- SELECTED EXCERPT:
-=-=-=-=-
Long lines of cars waiting hours for food assistance. Families going to their local food banks for assistance for the first time. Unemployment rates rising beyond those of the Great Recession.
We are in unprecedented times. Putting food on the table is harder than it has ever been for millions of people in our country. Federal programs like the Supplemental Nutrition Assistance Program (SNAP) — the nation’s first line of defense against hunger — are more critical than ever to keeping families afloat, and these programs should be strengthened to be even more effective at fighting hunger.
In upcoming COVID-19 relief legislation, our lawmakers have an important opportunity to increase SNAP benefits by 15 percent, a move that would make our nation’s largest anti-hunger program more powerful during these unsure times.
Here are three reasons why boosting SNAP benefits during the coronavirus crisis is the most lawmakers can do.
1. SNAP is a proven anti-hunger powerhouse.
By expanding the food purchasing power of families, SNAP has helped to safeguard the food security and health of families in need for decades. And its power is unparalleled: For every meal the Feeding America network of 200 food banks and 60,000 pantries and meal programs provides, SNAP provides nine. SNAP has a strength that no level of charity will ever be able to replicate, making it more critical than ever to expand SNAP benefits by 15 percent.
2. SNAP helps local economies.
Beyond being an anti-hunger powerhouse, SNAP is also a key economic multiplier. When families who are low-income receive SNAP benefits, they typically use them quickly, circulating money within and stimulating local economies.
-=-=-=-=-
- RECORDS PROVIDED:
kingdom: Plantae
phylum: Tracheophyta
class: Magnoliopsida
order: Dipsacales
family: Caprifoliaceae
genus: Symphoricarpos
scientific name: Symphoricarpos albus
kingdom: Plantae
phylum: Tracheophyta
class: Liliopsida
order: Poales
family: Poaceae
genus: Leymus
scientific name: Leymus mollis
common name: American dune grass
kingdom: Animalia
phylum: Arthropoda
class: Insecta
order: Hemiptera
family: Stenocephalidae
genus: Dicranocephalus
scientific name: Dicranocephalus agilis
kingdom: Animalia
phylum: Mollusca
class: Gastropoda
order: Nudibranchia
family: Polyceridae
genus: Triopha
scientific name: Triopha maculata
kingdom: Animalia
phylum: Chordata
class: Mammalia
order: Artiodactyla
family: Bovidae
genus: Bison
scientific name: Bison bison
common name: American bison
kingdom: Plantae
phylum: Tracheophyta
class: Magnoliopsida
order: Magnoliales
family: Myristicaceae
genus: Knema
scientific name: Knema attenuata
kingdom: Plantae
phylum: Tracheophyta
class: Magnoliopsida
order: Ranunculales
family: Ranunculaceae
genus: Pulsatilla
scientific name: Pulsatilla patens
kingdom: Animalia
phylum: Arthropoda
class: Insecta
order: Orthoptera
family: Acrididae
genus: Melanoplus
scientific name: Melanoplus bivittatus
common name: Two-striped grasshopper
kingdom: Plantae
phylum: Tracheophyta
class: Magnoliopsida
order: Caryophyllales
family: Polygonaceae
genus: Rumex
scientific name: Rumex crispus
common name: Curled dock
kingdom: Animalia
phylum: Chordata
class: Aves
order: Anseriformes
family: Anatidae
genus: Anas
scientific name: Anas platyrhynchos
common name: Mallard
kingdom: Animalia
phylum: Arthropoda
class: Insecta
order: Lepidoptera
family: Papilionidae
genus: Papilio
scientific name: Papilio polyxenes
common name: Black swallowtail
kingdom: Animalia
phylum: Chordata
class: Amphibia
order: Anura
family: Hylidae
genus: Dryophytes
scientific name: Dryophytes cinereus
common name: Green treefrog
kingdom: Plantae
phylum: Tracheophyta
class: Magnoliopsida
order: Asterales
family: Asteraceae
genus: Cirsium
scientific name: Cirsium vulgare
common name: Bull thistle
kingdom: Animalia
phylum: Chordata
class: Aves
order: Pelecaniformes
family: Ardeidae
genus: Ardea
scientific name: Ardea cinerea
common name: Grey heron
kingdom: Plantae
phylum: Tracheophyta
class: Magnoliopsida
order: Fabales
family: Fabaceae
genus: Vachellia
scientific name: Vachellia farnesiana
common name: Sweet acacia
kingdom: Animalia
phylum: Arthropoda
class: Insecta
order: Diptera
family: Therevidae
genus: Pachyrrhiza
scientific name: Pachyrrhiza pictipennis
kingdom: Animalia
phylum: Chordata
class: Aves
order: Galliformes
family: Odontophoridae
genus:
-=-=-=-=-
- USING THE INFORMATION:
A. In the SNAP article, how many meals does SNAP provide for every meal from the Feeding America network?
B. Please carry on the SNAP article from the point where it stops.
The entries have nothing to do with what is asked here.

- RESPONSES IN ORDER:
A. Nine.

B.
As national unemployment claims continue to soar to historic heights, it is becoming increasingly clear that an economic downturn will follow the end of our present public health emergency. Increasing SNAP benefits by 15 percent will help to make the program even more responsive to any economic downswing.
According to an analysis by Moody’s Analytics of SNAP benefits during the Great Recession, every dollar in SNAP helped generate more than $1.70 in economic activity. Similarly, the Congressional Budget Office rated an increase in SNAP as one of the most cost-effective ways to boost economic growth and create jobs in a weak economy.
3. Food banks alone cannot fight hunger during, and after, COVID-19.
With hunger on the rise across the country, food banks are on the frontlines serving people in need. At the same time, as demand for emergency food assistance increases, food donations have declined, and volunteers are cancelling shifts to slow the spread of the novel coronavirus. With the increase in demand, it is impossible for food banks alone to shoulder the task of ensuring no one goes hungry during and after this crisis.
The only way to meet the needs of people facing hunger is through both a strong charitable system and a deep government investment in our federal nutrition programs, like SNAP.